Aggregated vs raw labels

Question

Aggregated vs raw labels

ejhumphrey opened this issue 6 years ago · comments

I was just working through some dataset integrity checks, and noticed that the confidence / relevance score reported from CrowdFlower isn't only a function of num_responses.

Looking at the raw data, it could be a mix of trusted / untrusted judgments, e.g. when an annotator dropped below a confidence level and was removed from the job, or if confidence is weighted by trust (whether this is intra- or inter-task, I'm not sure).

This raises at least two questions:

Are we happy to proceed with the confidence / relevance scores provided by CF?
Is there value in also sharing a more granular dataset of annotator responses? This table's columns could look like [sample_key, annotator_id, trust, instrument, response]

Julián Urbano · Answer 1 · Wed Aug 29 2018 19:19:26 GMT+0800 (China Standard Time)

If it helps, back in 2010-11 someone at CF told me "We measure individual worker quality quite simply by their accuracy on gold units. When aggregating, we simply weight each worker by their accuracy and take the answer with the highest weighted majority vote. What works well is that we do not let people continue on our tasks if their gold accuracy is below 70% (or another specified threshold)"

As for aggregating or not, regardless of what you do, please share raw annotations.

Eric J. Humphrey · Answer 2 · Wed Aug 29 2018 19:38:06 GMT+0800 (China Standard Time)

hm, okay, thanks! I wonder if that algorithm has shifted any in the last several years.

re: "raw" annotations, @julian-urbano do you have thoughts on the proposed columns?
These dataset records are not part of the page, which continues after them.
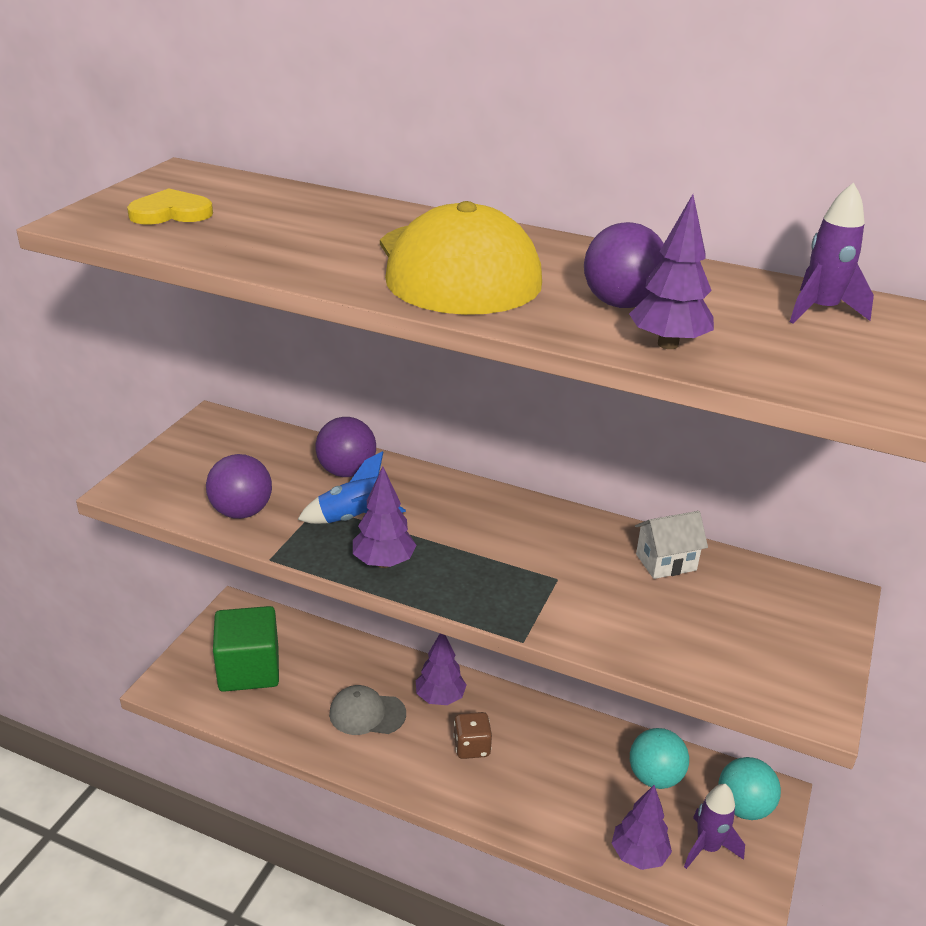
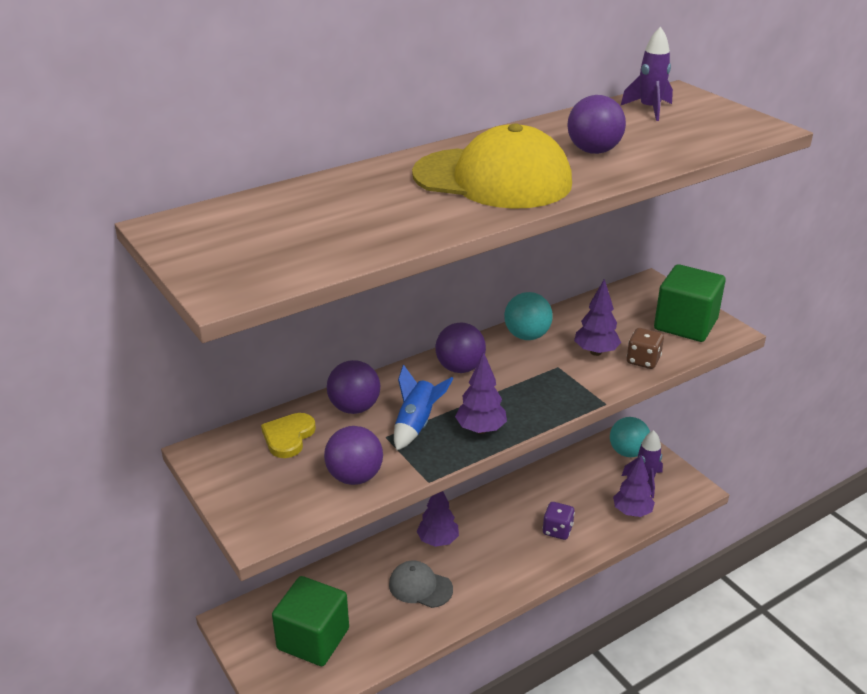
camera: 55 degrees left, 0 degrees up
yellow heart [127,188,213,225] -> yellow heart moved to [261,413,316,458]
grey cap [329,685,406,735] -> grey cap turned 75 degrees clockwise [389,560,453,608]
brown dice [453,712,492,759] -> brown dice moved to [626,328,664,369]
purple tree [629,194,714,349] -> purple tree moved to [574,279,621,356]
turquoise ball [630,728,689,789] -> turquoise ball moved to [504,292,553,340]
white house [635,511,708,579] -> none
none -> purple ball [435,323,486,373]
none -> purple dice [542,502,575,540]
none -> green cube [654,264,726,342]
Julián Urbano · Answer 3 · Wed Aug 29 2018 19:46:44 GMT+0800 (China Standard Time)

Last time I used CF (maybe 2013?) they provided separate files for workers' info and for their answers to the units, like this. I'd fine it very useful to have all that if possible, but if not, what you proposed looks fine.

Eric J. Humphrey · Answer 4 · Wed Aug 29 2018 19:52:22 GMT+0800 (China Standard Time)
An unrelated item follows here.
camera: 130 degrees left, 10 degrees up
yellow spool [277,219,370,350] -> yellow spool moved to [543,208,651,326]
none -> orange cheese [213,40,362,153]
cool, the only other thing potentially worth folding in is channel, perhaps in some kind of anonymized form? otherwise, let's start with what I've proposed and we can revisit it later if need be.

Eric J. Humphrey · Answer 5 · Thu Aug 30 2018 01:26:54 GMT+0800 (China Standard Time)
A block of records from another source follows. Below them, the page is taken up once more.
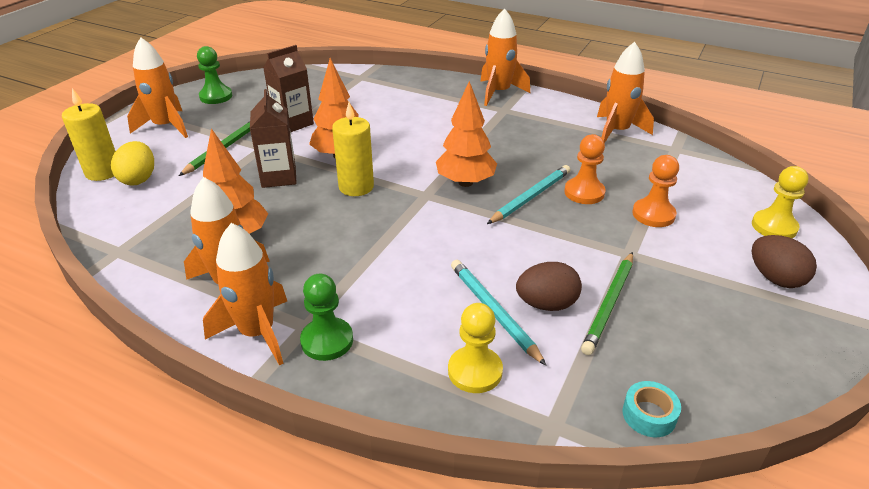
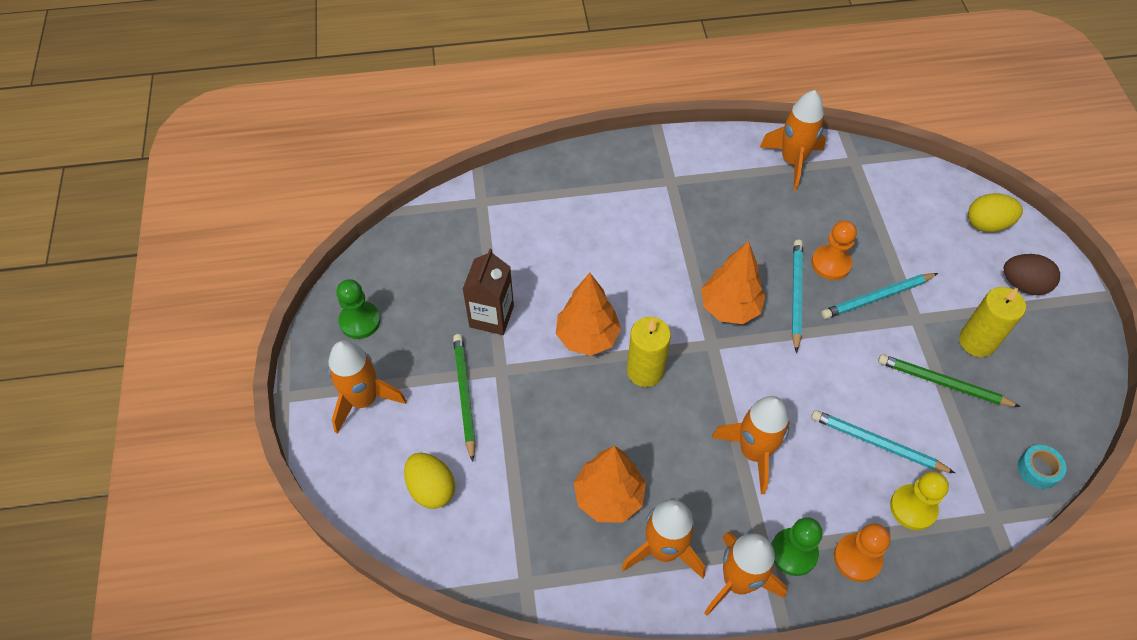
camera: 35 degrees left, 20 degrees up
yellow candle [62,88,115,181] -> yellow candle moved to [959,287,1026,357]
brown carton [250,89,297,188] -> none
orange rocket [480,8,530,106] -> orange rocket moved to [711,396,790,495]
brown egg [516,262,582,311] -> none
green pencil [581,252,633,355] -> green pencil turned 120 degrees clockwise [878,354,1021,407]
orange pawn [632,155,679,227] -> orange pawn moved to [834,524,890,582]
yellow pawn [752,166,809,238] -> yellow egg [968,193,1023,232]
none -> turquoise pencil [821,273,938,319]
@bmcfee do you have any opinions before I do this?

Brian McFee · Answer 6 · Thu Aug 30 2018 01:32:34 GMT+0800 (China Standard Time)

@ejhumphrey not specifically; all of the above sounds good to me. As you say, it would be good to get some explicit confirmation from CF about where that rating comes from/whether the process has changed since 2013.

To whatever extent we can anonymize / protect the annotators' information, we should do so. I suspect that's not too big of a deal here, but it's worth considering before moving forward on releasing granular annotation data.

Eric J. Humphrey · Answer 7 · Thu Aug 30 2018 01:38:50 GMT+0800 (China Standard Time)

agreed, I was (implicitly) planning a non-deterministic one-way mapping for worker IDs, could be worth doing for channel as well. The remaining info named above isn't personal.

Eric J. Humphrey · Answer 8 · Thu Aug 30 2018 03:24:16 GMT+0800 (China Standard Time)

this will be addressed by #23

Eric J. Humphrey · Answer 9 · Tue Sep 18 2018 19:07:27 GMT+0800 (China Standard Time)

fixed as of #23